In our case the eigenvalues of $\begin{pmatrix}2 & 2 \\ 1 & 2\end{pmatrix}$ are $2\pm\sqrt{2}$ and
$$ a_n = \frac{\frac{1}{2\sqrt{2}}\left[(2+\sqrt{2})^n-(2-\sqrt{2})^n\right]}{\frac{1}{4}\left[(2+\sqrt{2})^n+(2-\sqrt{2})^n\right]}=\sqrt{2}\,\frac{1-(3-2\sqrt{2})^n}{1+(3-2\sqrt{2})^n}$$
is pretty obviously an element of $[1,2]$ which converges to $\sqrt{2}$ as $n\to +\infty$.
The continued fraction of $a_n$ is either $[1;2,2,\ldots,2,2]$ or $[1;2,2,\ldots,2,3]$.

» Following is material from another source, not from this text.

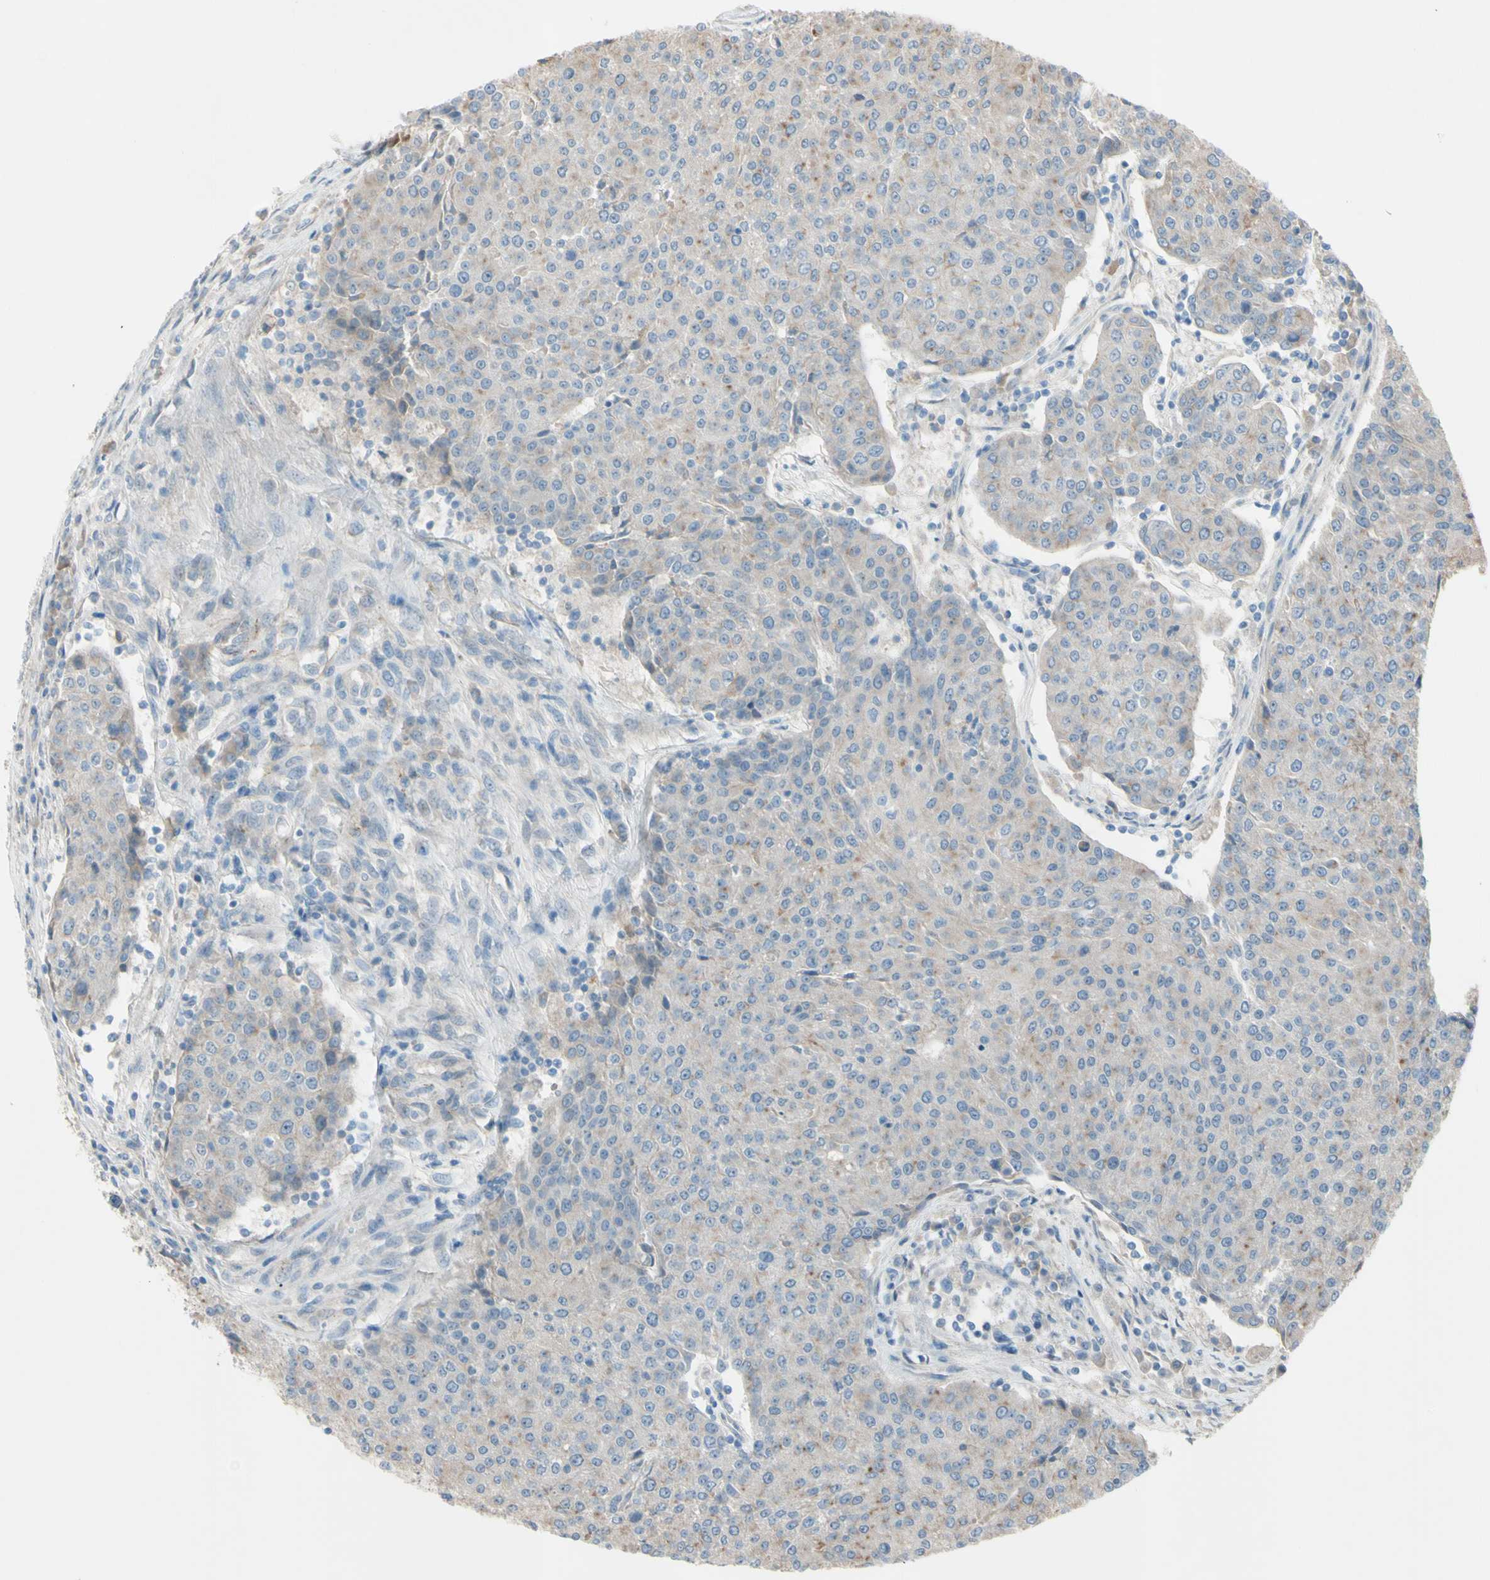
{"staining": {"intensity": "weak", "quantity": "25%-75%", "location": "cytoplasmic/membranous"}, "tissue": "urothelial cancer", "cell_type": "Tumor cells", "image_type": "cancer", "snomed": [{"axis": "morphology", "description": "Urothelial carcinoma, High grade"}, {"axis": "topography", "description": "Urinary bladder"}], "caption": "A brown stain shows weak cytoplasmic/membranous staining of a protein in urothelial carcinoma (high-grade) tumor cells. (DAB (3,3'-diaminobenzidine) IHC, brown staining for protein, blue staining for nuclei).", "gene": "ATRN", "patient": {"sex": "female", "age": 85}}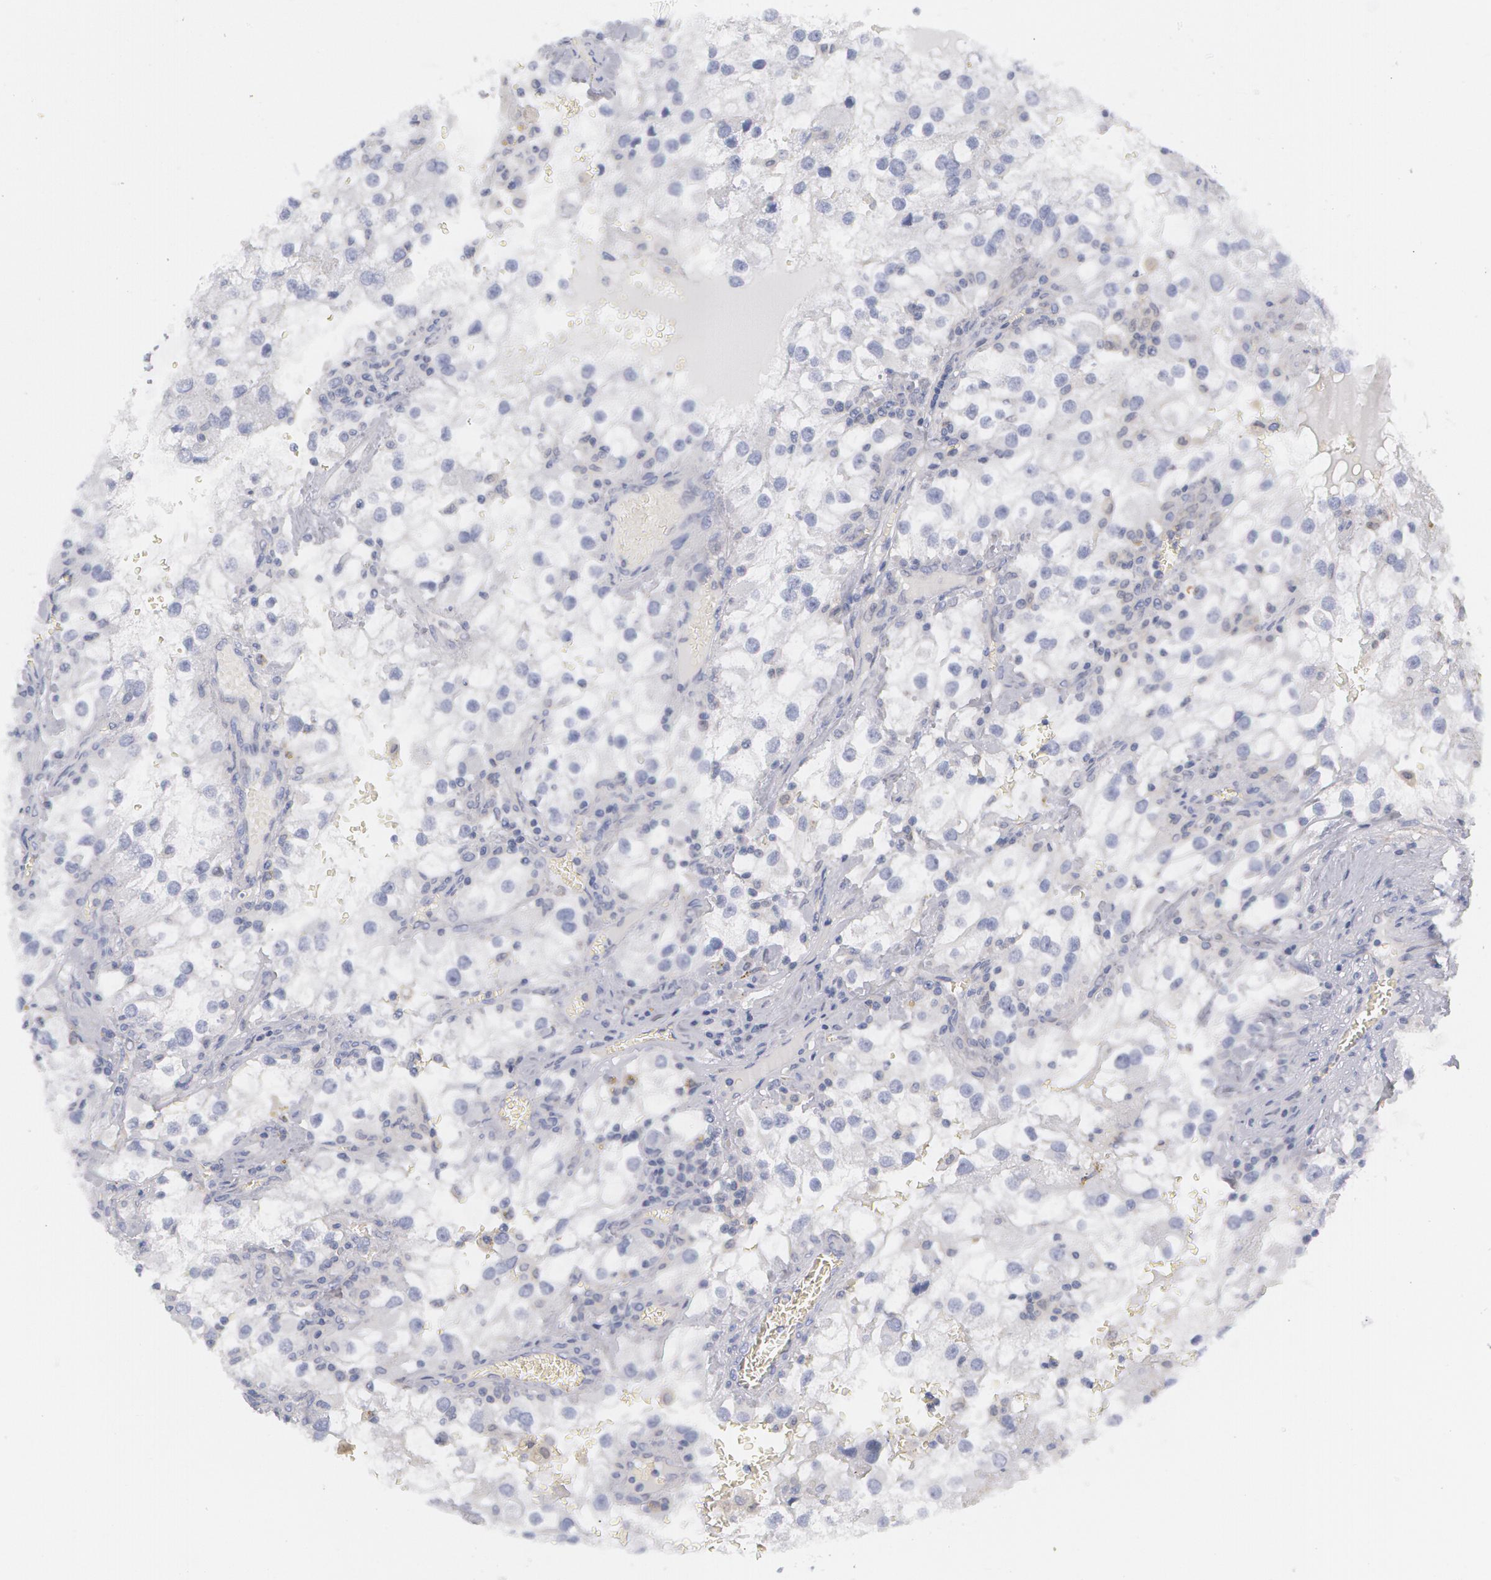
{"staining": {"intensity": "negative", "quantity": "none", "location": "none"}, "tissue": "renal cancer", "cell_type": "Tumor cells", "image_type": "cancer", "snomed": [{"axis": "morphology", "description": "Adenocarcinoma, NOS"}, {"axis": "topography", "description": "Kidney"}], "caption": "A photomicrograph of human renal cancer (adenocarcinoma) is negative for staining in tumor cells.", "gene": "TXNRD1", "patient": {"sex": "female", "age": 52}}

Induction. Since: $$1 ≤ a_n ≤ 2 \implies 4 ≤ 2+2a_n ≤ 6 \;\;\;{\rm and}\;\;\;3 ≤ 2+a_n ≤ 4$$
so
$$3 ≤ 2+a_n ≤ 4\implies {1\over 4 } \leq {1\over 2+a_n}\leq {1\over 3}$$
so $$1={4\over 4}\leq {2+2a_n\over 2+a_n} \leq {6\over 3} =2$$
so $$1\leq a_{n+1} \leq 2$$